EXTRACT
****

Created time:2021-01-15

Modeling the U.S. energy system demonstrates several pathways to net-zero CO2 emissions by 2050. The pathway with the lowest cost, 0.2–1.2% of GDP, relies on >80% contribution of renewables.

SOURCE: AGU Advances


Staying within a 1.5°C global warming limit will require transformation of our economy to net-zero emissions by 2050, which seems like an enormously ambitious goal. And yet, with new in-depth modeling analysis, Williams et al. [2020] illuminate several technologically and economically feasible pathways to this required deep decarbonization. All pathways require enhanced energy efficiency, decarbonized electricity, electrification, and carbon capture. Interestingly, a modest role for natural gas in 2050 to ensure continuous reliability of electricity supplies is part of the least-cost pathway that still meets the emissions goals. Demonstrating the feasibility of these urgently needed transitions could not come at a more important time, as discussions on appropriate policy instruments to speed the journey to climate stabilization will be front and center as the U.S. rejoins the Paris Climate Accords.

Citation: Williams, J., Jones, R., Haley, B., Kwok, G., Hargreaves, J., Farbes, J. & Torn, M. [2020]. Carbon-Neutral Pathways for the United States. AGU Advances, 1, e2020AV000284.

****

GIVEN DATA
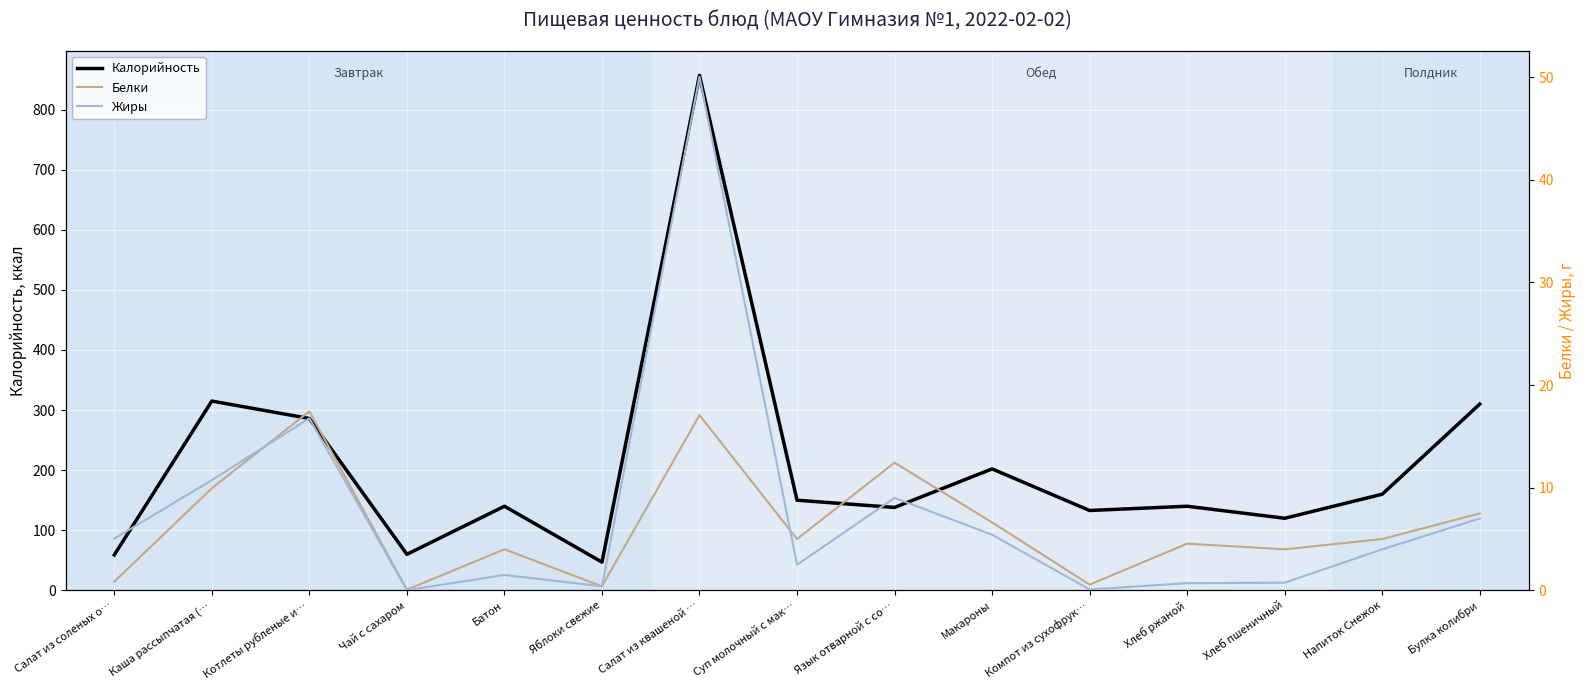

What is the sum of all Калорийность values?

3117.1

****

WHAT TO DO
According to the summary of the U.S. decarbonization study, what is the cost of the lowest-cost pathway to net-zero CO2 emissions by 2050? The listing is not needed for what follows.

EXERCISE SOLUTION
It costs 0.2–1.2% of GDP.